Les États-Unis ont annoncé de nouvelles restrictions de visa visant certains ressortissants sud-africains en raison de politiques qui, selon Washington, favorisent la discrimination raciale, incitent à la violence ou permettent la confiscation de terres sans indemnisation.
Le secrétaire d’État Marco Rubio a annoncé ces mesures le 15 septembre, affirmant que le gouvernement sud-africain n’avait pas répondu de manière adéquate aux préoccupations américaines. Bien que la mesure ne nomme pas d’individus en particulier, Washington précise qu’elle vise les personnes responsables ou impliquées dans la mise en œuvre des politiques en question.
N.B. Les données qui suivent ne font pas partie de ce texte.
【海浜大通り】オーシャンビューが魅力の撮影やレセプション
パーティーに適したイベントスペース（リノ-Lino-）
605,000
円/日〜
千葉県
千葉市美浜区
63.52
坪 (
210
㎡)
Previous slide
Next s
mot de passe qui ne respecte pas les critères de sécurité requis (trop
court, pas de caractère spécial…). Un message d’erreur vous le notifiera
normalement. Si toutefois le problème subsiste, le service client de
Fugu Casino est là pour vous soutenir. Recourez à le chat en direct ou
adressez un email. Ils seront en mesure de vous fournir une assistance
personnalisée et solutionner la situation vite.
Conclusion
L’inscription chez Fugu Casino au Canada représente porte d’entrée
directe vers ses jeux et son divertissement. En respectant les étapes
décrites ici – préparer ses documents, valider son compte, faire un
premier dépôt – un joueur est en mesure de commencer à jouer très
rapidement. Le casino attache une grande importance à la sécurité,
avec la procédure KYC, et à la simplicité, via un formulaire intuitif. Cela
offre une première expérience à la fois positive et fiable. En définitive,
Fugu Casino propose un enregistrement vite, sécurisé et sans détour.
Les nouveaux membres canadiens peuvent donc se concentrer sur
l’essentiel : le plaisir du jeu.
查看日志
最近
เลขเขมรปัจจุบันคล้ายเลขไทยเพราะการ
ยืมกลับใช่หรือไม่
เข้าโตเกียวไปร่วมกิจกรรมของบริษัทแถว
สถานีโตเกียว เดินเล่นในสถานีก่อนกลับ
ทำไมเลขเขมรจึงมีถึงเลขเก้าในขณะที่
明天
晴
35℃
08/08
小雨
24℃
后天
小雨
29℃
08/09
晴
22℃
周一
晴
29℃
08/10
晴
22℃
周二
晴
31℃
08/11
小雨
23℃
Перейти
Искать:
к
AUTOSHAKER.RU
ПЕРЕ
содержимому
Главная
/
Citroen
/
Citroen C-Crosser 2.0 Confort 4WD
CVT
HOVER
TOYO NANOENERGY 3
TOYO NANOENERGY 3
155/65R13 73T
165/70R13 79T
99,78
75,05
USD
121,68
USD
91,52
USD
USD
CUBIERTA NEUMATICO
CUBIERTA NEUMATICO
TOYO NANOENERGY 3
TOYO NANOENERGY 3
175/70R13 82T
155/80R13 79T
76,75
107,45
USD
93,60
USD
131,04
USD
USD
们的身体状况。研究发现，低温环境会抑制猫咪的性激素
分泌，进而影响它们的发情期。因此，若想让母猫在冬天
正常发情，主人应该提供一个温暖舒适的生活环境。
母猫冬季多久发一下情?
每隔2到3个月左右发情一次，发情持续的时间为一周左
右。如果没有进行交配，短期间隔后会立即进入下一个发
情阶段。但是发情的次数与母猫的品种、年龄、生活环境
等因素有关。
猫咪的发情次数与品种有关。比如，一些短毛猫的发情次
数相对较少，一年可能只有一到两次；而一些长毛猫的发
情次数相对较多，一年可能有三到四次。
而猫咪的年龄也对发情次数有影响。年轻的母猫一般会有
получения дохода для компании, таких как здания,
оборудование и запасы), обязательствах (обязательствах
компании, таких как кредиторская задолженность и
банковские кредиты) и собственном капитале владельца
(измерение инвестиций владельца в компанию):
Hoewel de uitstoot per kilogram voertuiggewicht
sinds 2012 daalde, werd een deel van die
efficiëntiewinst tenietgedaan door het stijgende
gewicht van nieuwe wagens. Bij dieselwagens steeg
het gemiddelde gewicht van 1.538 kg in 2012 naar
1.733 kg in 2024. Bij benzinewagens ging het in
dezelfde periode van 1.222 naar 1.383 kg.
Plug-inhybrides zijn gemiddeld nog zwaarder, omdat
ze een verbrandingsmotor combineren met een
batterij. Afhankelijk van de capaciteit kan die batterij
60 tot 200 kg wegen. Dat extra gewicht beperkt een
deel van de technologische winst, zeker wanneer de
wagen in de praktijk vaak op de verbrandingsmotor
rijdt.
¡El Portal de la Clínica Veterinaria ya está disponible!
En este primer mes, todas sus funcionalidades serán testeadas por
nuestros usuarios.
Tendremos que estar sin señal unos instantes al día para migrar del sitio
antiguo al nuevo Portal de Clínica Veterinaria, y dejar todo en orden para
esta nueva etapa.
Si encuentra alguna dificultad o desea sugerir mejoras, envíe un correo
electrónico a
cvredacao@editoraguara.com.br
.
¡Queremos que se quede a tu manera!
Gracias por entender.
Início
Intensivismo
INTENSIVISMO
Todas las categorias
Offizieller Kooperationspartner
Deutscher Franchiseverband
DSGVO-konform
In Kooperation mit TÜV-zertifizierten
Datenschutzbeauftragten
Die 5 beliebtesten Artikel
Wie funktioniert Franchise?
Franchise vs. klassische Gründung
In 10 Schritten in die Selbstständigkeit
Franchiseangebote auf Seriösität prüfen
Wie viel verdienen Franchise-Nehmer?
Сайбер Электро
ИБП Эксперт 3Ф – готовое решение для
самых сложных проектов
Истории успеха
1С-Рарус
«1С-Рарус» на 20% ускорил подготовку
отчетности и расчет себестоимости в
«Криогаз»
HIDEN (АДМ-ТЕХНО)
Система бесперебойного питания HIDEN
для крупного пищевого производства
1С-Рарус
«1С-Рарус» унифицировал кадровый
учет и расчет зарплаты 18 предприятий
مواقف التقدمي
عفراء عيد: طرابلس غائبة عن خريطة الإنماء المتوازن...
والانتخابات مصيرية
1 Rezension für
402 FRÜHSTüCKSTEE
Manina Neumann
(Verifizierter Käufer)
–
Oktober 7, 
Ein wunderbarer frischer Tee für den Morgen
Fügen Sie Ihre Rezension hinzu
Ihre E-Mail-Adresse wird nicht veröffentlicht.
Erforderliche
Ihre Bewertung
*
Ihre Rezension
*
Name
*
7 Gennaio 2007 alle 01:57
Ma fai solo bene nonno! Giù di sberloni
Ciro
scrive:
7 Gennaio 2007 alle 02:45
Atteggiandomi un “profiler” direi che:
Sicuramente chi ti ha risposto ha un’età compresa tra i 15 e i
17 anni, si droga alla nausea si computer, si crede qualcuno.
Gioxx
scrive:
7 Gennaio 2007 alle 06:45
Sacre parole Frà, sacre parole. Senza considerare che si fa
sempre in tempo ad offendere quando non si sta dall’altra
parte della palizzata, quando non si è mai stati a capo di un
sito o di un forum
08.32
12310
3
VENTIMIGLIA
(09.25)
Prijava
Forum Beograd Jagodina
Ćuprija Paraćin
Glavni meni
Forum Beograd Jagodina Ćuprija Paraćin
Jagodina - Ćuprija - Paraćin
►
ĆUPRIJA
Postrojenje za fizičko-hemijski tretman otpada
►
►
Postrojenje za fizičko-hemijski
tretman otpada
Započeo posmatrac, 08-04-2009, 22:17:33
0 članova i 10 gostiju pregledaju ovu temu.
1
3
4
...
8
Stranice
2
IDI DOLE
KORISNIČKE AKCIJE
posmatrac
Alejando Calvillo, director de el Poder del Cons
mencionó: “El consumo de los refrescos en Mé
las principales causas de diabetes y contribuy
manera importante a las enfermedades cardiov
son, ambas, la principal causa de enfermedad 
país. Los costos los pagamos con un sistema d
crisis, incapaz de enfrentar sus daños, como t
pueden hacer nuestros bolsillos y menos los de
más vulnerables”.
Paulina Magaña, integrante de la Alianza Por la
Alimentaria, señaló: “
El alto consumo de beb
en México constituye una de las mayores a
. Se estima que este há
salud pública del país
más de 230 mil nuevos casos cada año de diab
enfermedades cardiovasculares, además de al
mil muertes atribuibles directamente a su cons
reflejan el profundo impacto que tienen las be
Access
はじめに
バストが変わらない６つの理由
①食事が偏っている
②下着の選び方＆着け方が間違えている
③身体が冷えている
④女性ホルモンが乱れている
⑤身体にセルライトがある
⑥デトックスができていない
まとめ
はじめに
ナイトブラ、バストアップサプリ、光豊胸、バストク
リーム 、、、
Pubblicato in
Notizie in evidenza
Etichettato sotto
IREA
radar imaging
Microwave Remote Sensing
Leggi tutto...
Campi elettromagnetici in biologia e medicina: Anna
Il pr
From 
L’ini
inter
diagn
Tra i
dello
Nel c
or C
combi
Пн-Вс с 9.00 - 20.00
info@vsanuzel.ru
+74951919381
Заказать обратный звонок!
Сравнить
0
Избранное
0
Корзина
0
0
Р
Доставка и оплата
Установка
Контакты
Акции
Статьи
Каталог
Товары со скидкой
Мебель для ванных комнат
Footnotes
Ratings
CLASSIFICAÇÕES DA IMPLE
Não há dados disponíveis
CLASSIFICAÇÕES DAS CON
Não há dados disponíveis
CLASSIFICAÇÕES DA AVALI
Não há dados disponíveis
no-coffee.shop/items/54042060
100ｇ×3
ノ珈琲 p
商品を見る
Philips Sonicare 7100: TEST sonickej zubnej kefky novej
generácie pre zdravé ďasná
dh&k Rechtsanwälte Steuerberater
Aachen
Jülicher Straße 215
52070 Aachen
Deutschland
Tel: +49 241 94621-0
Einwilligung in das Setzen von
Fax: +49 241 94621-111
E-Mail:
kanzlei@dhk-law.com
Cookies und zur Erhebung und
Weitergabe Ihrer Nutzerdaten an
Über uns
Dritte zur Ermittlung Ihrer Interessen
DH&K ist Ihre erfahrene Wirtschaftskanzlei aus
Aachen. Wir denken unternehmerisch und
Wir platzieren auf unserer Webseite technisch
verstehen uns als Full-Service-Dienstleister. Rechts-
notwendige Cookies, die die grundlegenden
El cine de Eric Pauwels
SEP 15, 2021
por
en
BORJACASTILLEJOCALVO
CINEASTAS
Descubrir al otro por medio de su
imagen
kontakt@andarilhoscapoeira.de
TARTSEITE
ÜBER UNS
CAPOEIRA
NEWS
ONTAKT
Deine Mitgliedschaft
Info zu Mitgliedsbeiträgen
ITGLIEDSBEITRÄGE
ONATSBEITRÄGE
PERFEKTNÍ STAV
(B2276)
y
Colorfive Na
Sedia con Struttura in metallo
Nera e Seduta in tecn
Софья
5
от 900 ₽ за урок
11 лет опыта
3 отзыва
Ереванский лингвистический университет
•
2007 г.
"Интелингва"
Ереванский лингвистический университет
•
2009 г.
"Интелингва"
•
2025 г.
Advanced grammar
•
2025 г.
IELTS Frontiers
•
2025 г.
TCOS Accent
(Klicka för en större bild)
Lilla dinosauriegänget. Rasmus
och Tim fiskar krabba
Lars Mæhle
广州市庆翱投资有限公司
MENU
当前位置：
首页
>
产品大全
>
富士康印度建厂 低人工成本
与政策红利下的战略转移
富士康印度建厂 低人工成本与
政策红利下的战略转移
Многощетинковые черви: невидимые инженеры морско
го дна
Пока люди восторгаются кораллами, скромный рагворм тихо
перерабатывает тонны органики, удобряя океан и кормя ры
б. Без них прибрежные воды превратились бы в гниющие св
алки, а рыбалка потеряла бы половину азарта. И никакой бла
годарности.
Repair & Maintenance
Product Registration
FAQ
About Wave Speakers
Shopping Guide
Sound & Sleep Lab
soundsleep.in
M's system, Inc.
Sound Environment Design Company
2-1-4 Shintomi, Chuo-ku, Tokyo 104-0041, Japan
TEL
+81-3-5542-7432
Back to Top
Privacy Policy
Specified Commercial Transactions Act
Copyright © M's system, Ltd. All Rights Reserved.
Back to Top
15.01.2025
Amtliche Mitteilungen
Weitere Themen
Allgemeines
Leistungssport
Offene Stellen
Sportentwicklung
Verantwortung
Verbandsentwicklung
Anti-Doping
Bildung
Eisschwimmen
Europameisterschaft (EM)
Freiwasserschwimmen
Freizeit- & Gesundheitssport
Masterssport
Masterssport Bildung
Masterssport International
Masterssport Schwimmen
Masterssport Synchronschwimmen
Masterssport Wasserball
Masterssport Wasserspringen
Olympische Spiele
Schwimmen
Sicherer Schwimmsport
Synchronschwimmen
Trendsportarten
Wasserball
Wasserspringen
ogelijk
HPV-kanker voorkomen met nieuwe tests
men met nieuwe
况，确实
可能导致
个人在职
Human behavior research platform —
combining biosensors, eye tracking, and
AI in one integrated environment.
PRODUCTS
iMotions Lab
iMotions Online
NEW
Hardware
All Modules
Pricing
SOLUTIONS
L’Afrique du Sud a rejeté les allégations américaines et a exprimé son inquiétude face à cette décision. Le ministre des Affaires étrangères, Ronald Lamola, a déclaré que Pretoria considère ces mesures comme le reflet d’une présentation erronée de la politique intérieure du pays par des groupes prétendant parler au nom des Afrikaners et d’autres minorités. Le gouvernement sud-africain soutient que ses réformes foncières visent à remédier aux inégalités héritées de l’apartheid et insiste sur le fait que la loi n’autorise pas les saisies arbitraires de biens.
Cette décision s’ajoute à un différend diplomatique croissant entre Washington et Pretoria. L’administration Trump avait précédemment réduit l’aide à l’Afrique du Sud, expulsé son ambassadeur et soutenu les affirmations selon lesquelles les Sud-Africains blancs seraient victimes de persécution — des allégations que Pretoria a rejetées à maintes reprises. Les États-Unis ont également imposé des droits de douane de 30 % sur les exportations sud-africaines, tandis que l’ambassade américaine à Pretoria a averti que ces nouvelles restrictions de visa constituaient la première étape d’une série de mesures plus large.